Statically typed and simple generally means it's pretty hard to actually write reusable code and it's unlikely to "support multi-paradigm" very well. That said, "simple like Python" is an interesting phrase...
A simple type system makes it difficult to express useful invariants that are also flexible enough for the code to be reusable. Static typing makes it easier to write reusable code, provided the type language is sufficiently expressive.
"In computer science, an invariant is a condition that can be relied upon to be true during execution of a program, or during some portion of it. It is a logical assertion that is held to always be true during a certain phase of execution. For example, a loop invariant is a condition that is true at the beginning and end of every execution of a loop."
I didn't mean it in any more specialized sense, except that there will always exist some invariants that can't be statically enforced (Halting problem). That said, there are lots of things that types can enforce - that's what types are good for (and they are spectacularly good things).

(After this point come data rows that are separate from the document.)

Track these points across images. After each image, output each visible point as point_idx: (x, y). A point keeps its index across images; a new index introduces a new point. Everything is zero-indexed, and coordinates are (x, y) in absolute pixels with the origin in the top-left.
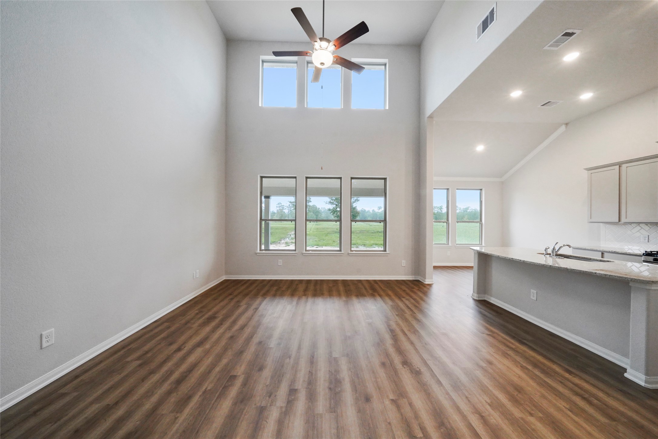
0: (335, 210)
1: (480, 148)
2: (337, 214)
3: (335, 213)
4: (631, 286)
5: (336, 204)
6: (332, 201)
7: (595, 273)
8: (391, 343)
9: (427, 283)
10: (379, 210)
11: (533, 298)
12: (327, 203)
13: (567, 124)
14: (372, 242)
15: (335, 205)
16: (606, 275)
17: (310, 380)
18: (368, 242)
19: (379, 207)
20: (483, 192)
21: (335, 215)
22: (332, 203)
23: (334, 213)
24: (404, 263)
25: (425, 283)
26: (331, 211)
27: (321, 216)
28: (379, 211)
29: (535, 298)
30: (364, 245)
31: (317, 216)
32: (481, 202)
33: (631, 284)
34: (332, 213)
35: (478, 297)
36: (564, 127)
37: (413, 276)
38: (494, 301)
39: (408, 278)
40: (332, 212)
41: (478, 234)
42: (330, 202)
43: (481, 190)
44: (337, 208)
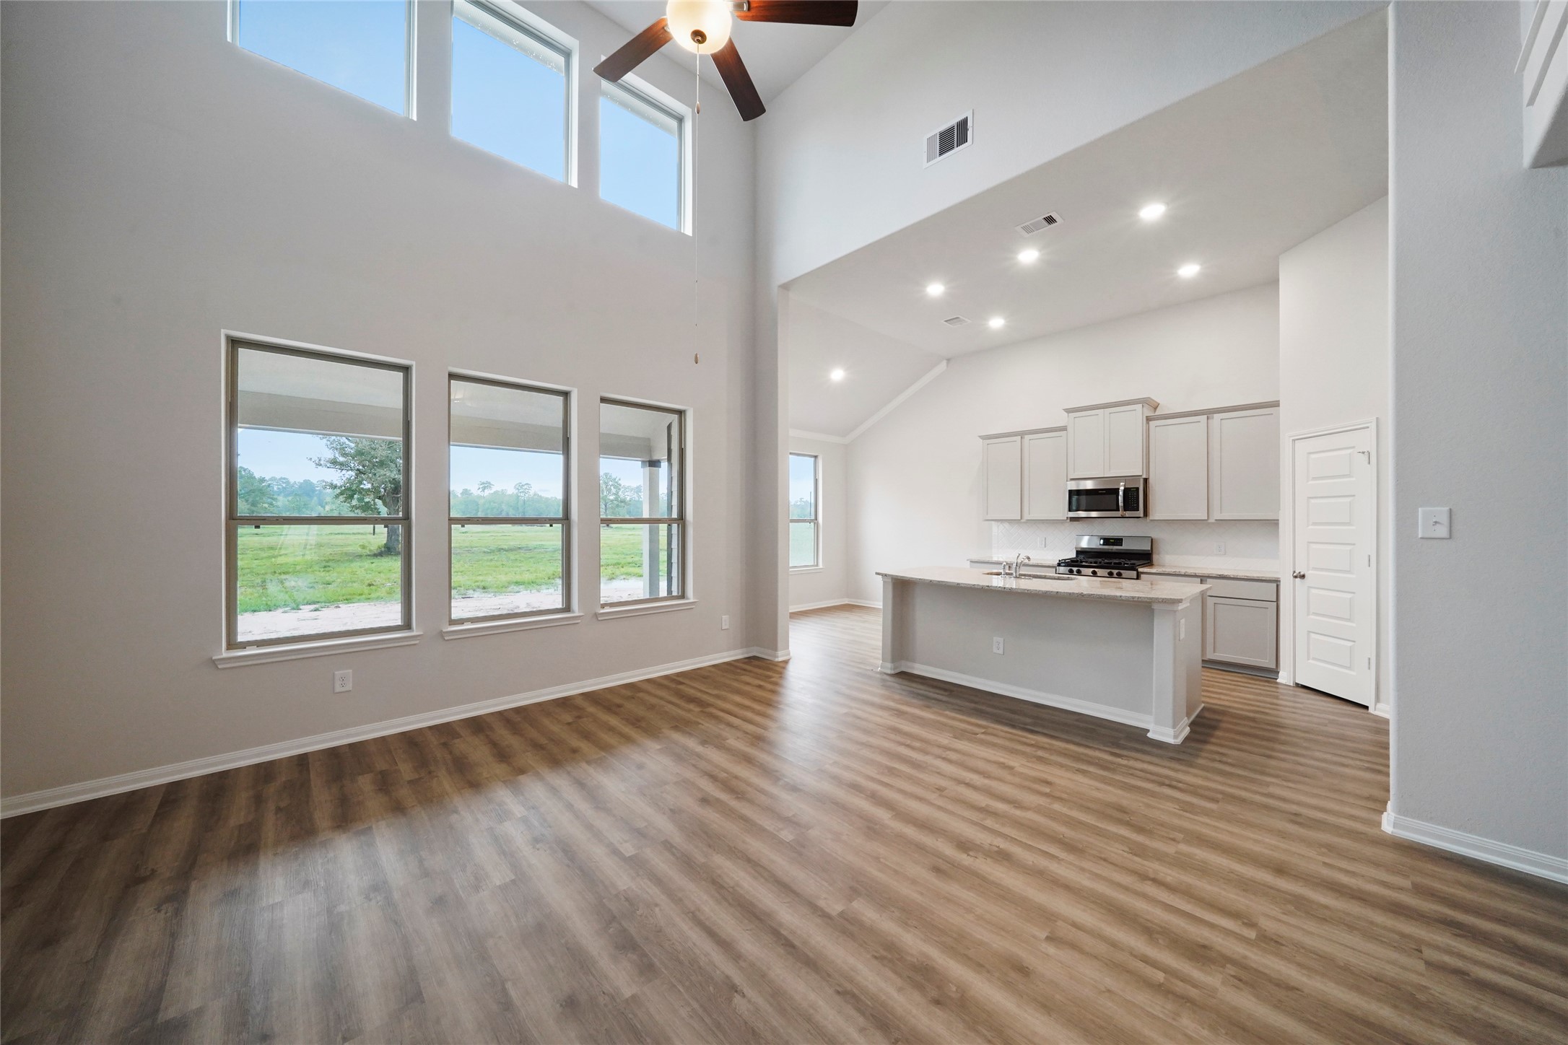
0: (354, 488)
1: (837, 375)
2: (360, 500)
3: (356, 496)
4: (1153, 609)
5: (358, 470)
6: (341, 459)
7: (1121, 596)
8: (890, 816)
9: (780, 659)
10: (483, 490)
11: (998, 652)
12: (321, 465)
13: (948, 360)
14: (503, 578)
15: (353, 473)
16: (1133, 598)
17: (872, 1015)
18: (490, 579)
19: (483, 483)
20: (820, 461)
21: (354, 502)
22: (342, 466)
23: (351, 497)
24: (726, 621)
25: (777, 660)
26: (339, 491)
27: (271, 504)
28: (482, 494)
29: (1001, 652)
30: (484, 588)
31: (254, 504)
32: (816, 481)
33: (1155, 606)
34: (342, 498)
35: (894, 669)
36: (944, 363)
37: (744, 650)
38: (920, 669)
39: (736, 655)
40: (341, 494)
41: (811, 544)
42: (334, 462)
43: (816, 457)
44: (361, 483)
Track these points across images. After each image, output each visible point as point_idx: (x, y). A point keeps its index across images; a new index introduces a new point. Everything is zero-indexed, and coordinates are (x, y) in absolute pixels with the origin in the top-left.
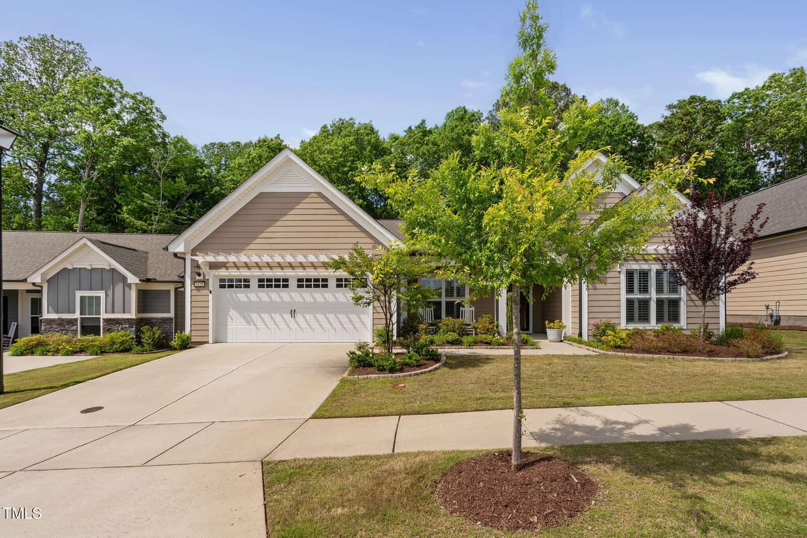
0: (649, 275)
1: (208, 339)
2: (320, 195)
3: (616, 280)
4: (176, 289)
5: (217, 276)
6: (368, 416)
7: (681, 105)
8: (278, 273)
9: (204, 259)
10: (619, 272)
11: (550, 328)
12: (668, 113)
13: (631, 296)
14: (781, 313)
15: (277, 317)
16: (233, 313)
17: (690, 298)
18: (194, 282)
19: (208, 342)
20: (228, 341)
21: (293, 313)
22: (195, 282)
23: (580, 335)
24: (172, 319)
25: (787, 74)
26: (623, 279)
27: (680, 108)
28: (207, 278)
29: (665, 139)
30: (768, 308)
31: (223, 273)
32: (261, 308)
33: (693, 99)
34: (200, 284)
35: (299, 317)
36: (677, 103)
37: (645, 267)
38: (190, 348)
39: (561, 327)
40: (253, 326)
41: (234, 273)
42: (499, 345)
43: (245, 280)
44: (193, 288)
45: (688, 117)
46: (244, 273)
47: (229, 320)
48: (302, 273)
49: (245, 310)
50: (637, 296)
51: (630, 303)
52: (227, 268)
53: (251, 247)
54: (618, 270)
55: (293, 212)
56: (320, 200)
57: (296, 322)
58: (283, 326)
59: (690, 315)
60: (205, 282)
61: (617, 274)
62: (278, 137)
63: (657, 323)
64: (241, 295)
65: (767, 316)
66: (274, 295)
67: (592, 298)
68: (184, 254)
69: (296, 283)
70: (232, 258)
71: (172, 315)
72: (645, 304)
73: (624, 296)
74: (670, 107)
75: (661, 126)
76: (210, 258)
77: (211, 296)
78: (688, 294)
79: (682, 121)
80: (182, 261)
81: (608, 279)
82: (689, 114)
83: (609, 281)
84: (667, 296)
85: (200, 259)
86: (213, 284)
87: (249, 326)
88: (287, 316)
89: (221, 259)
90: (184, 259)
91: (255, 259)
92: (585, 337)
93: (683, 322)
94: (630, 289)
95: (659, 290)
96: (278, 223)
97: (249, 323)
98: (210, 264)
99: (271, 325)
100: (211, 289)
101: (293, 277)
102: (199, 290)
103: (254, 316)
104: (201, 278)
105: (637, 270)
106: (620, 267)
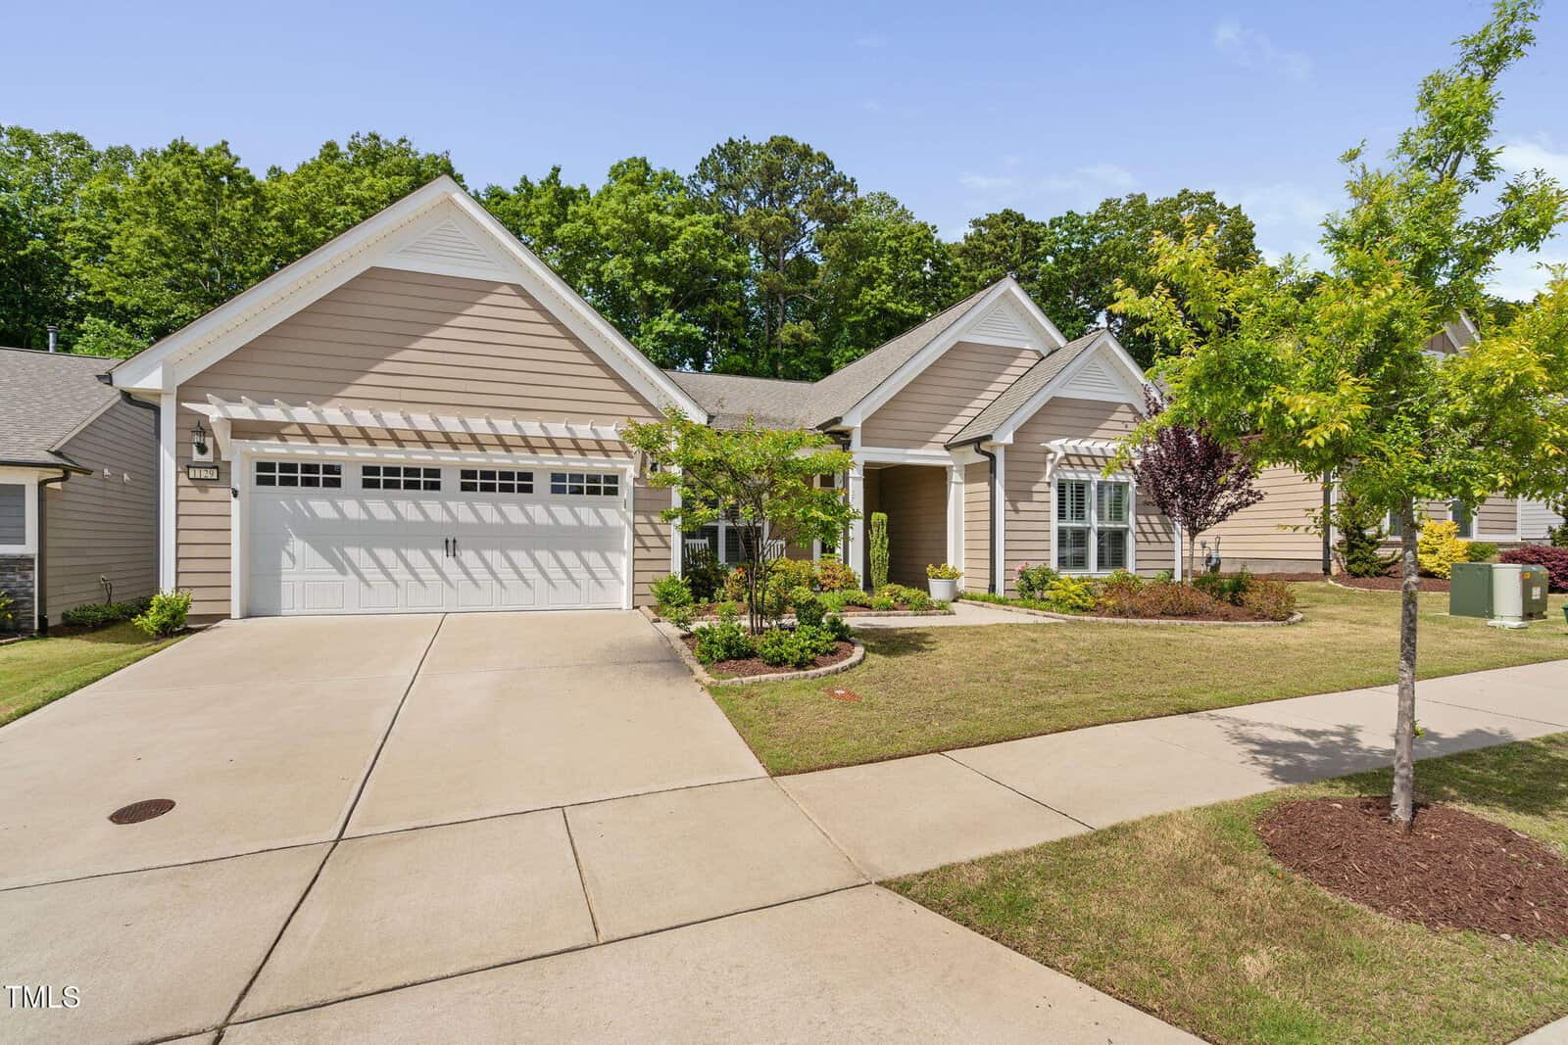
0: (1086, 489)
1: (229, 607)
2: (520, 291)
3: (1044, 497)
4: (42, 484)
5: (250, 456)
6: (882, 760)
7: (991, 222)
8: (420, 457)
9: (224, 411)
10: (1049, 484)
11: (936, 577)
12: (971, 231)
13: (1063, 524)
14: (1221, 554)
15: (415, 556)
16: (297, 545)
17: (1141, 528)
18: (185, 465)
19: (228, 616)
20: (283, 612)
21: (451, 546)
22: (188, 467)
23: (992, 588)
24: (32, 561)
25: (1125, 201)
26: (1054, 494)
27: (991, 227)
28: (224, 458)
29: (972, 273)
30: (1204, 547)
31: (273, 450)
32: (372, 535)
33: (1008, 215)
34: (204, 474)
35: (468, 556)
36: (986, 217)
37: (1084, 477)
38: (190, 631)
39: (951, 577)
40: (352, 576)
41: (301, 451)
42: (888, 609)
43: (329, 469)
44: (184, 480)
45: (1004, 243)
46: (329, 452)
47: (285, 560)
48: (475, 460)
49: (329, 540)
50: (1071, 524)
51: (1062, 533)
52: (282, 438)
53: (350, 391)
54: (1047, 480)
55: (459, 321)
56: (520, 302)
57: (460, 564)
58: (427, 573)
59: (1141, 556)
60: (221, 470)
61: (1046, 488)
62: (223, 148)
63: (1098, 569)
64: (320, 504)
65: (1203, 558)
66: (407, 506)
67: (1012, 525)
68: (158, 395)
69: (458, 480)
70: (304, 414)
71: (30, 548)
72: (1080, 537)
73: (1055, 524)
74: (976, 223)
75: (964, 252)
76: (242, 411)
77: (235, 503)
78: (1138, 523)
79: (995, 247)
80: (150, 414)
81: (1034, 494)
82: (1004, 237)
83: (1036, 497)
84: (1112, 526)
85: (213, 411)
86: (242, 474)
87: (339, 577)
88: (439, 555)
89: (272, 413)
90: (157, 409)
91: (364, 417)
92: (1000, 592)
93: (1131, 567)
94: (1062, 516)
95: (1100, 517)
96: (422, 344)
97: (342, 571)
98: (233, 426)
99: (401, 574)
100: (237, 487)
101: (451, 466)
102: (203, 489)
103: (353, 553)
104: (209, 457)
105: (1072, 481)
106: (1051, 476)
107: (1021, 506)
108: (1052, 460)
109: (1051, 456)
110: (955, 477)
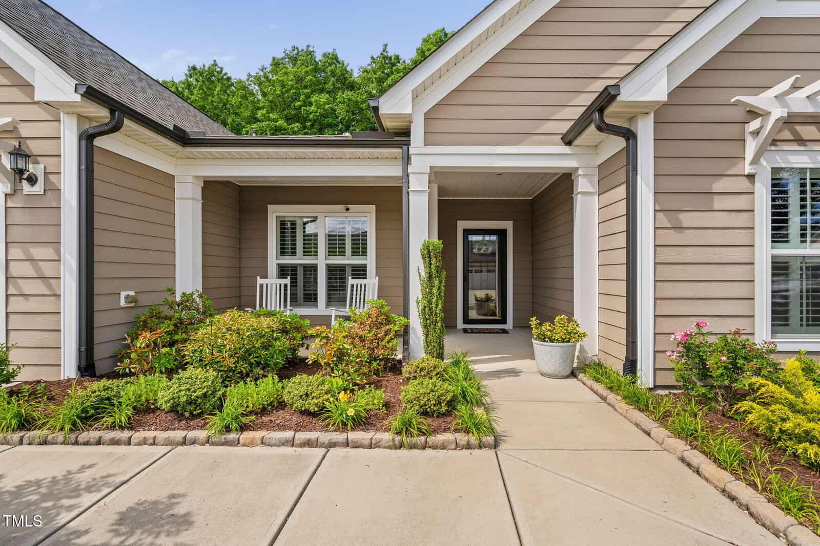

C is statically typed and (ostensibly) simple, and is the language used to write some of the most reused code there is. Do you mean something different by "reusable" from "easy to reuse?"
C is statically typed, and probably simple if python is... but C is not strongly typed. And in fact, much reuse in C is enabled precisely by subverting the type system (eg. cast to and from a void pointer for a generic structure). And still, in any significant C project there's a lot of code that gets rewritten that could live in a library in a less simple language (say, C++).
I don't know Ada well enough to say. Revisiting, I do think Ada generics are probably powerful enough to allow a large amount of safe reuse. I am most skeptical that it still counts as "simple".